Still he, in a most kindly way, urged me to keep along with them, declaring it would not be for much longer. As I owed considerable to him for admitting me to the gang, and as he had always treated me in the most cordial manner, I consented to go on with them for a short time. In the meantime, I will say that we didn’t pass through the heart of the village!
I think we had gone about two miles farther when we sighted the Ohio River. There we paused for a moment, to realize what we had accomplished. It came back forcibly that we had passed over a very eventful Sunday and a night of travel into Monday, and had, in fact, been on the move or the anxious seat for more than twenty-four hours. Indeed, much had happened since we made that precipitous flight from the Cadiz car shanty. I shall never forget it.
Having our course well in hand now, we soon came up to the railroad, which would take us direct to Wheeling. As we plodded along the ties, we had less to think about our bearings, and consequently more time to lend an ear to the yearnings of our stomachs. We were much in need of food to sustain our strength, for there was no telling what we yet had to encounter. Jack Utley was particularly hungry; or if not more so than the rest of us, he was less philosophical about it, for he presently insisted that he must appease the inner man at any risk whatsoever.
“I’ll tackle the first hen-roost I spot,” said he, emphatically.
“Better starve the stomach a little, than bar the whole body,” spoke up Tall Jim, with an observable emphasis on the word “bar,” which I interpreted to mean jail.

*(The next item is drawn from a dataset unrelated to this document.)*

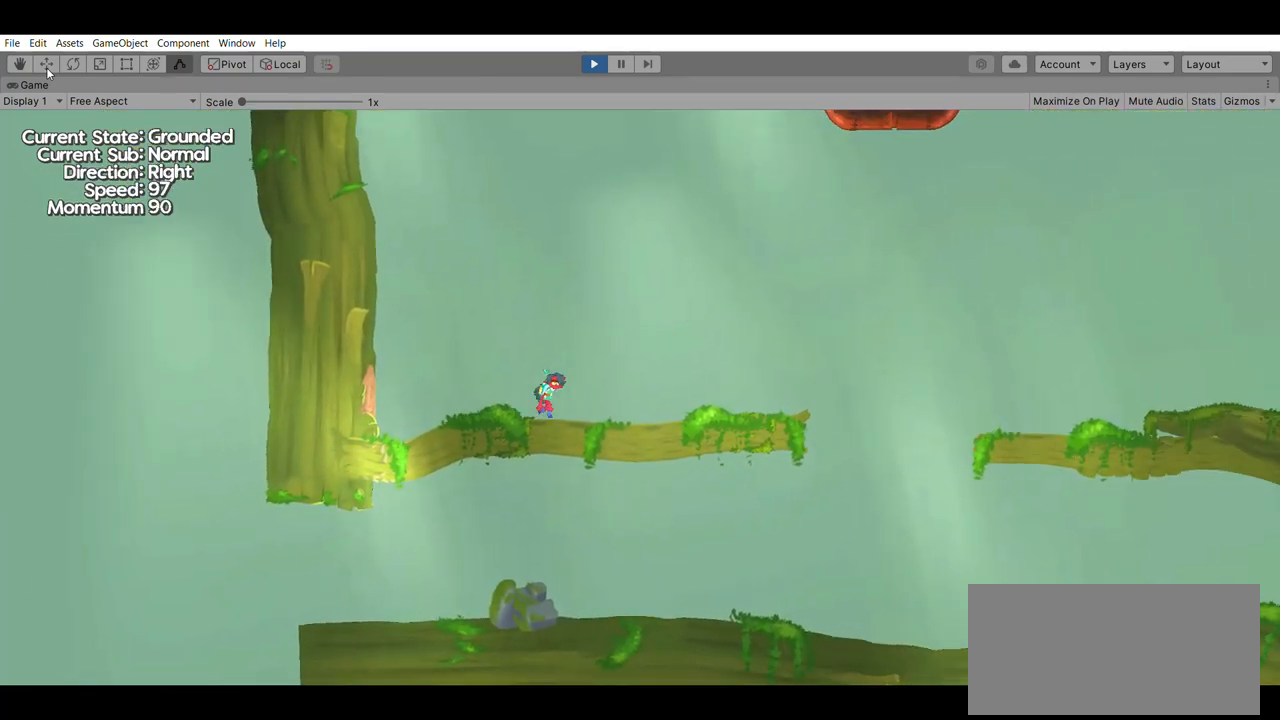
{"buttons": [], "left_stick": "right", "events": []}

Thus thinking, I nudged Jim, by whose side I was walking.
Just then we came abreast of a barnyard, upon spying which Utley started on a sharp trot toward it. I had a vision of dogs, flying men, and clews thick enough to capture a regiment. I presume it would have been fully as well if I had kept my own counsel, but here was a man not only endangering his own neck, but putting me in the same fix with him.
“Jack Utley, you fool!” I cried to him as loudly as I dared, “don’t you dare to do it. What’s hunger alongside of our liberty?”
All I heard was a smothered reply, the tenor of which I could guess without hitting wide of the mark, and he went on his way, while we continued on ours, hearing no sound for upward of three minutes. Then there came to us a loud squawking of a chicken, which was quickly stifled, only to be succeeded by a chorus of similar squawks, the difference in them being their tones, some tenor, others of a lower scale of voice, the whole making a most discordant and disheartening din to our ears. I seemed to see ourselves in a pretty mess. There lay the farm-house, plain in the moonlight, and just in the rear was the barn. Two minutes later Utley came rushing up behind us with a big fowl stuffed under his coat, but a dead one, he having wrung its neck.
The curses we flung at him from all sides were like so much water on a duck’s back, his only retort being something about his stomach,—that it had to be considered once in a while. I feared the worst would come of this experience, and so remarked to the whole lot of them. As we went on I thought I heard the slam of a door, and, halting the lads for an instant, listened intently, but heard nothing more like it.
After hurrying forward for two miles or more, a deep cut was encountered, through which the track went, curving somewhat to the left where the bank on either side was the highest. Notwithstanding the bright moonlight, there was plenty of shadow at this curve, and not knowing what the darkness might conceal from us, we halted while Hughes went to investigate. He returned in a few minutes, and we could tell by his manner that he had something interesting to relate.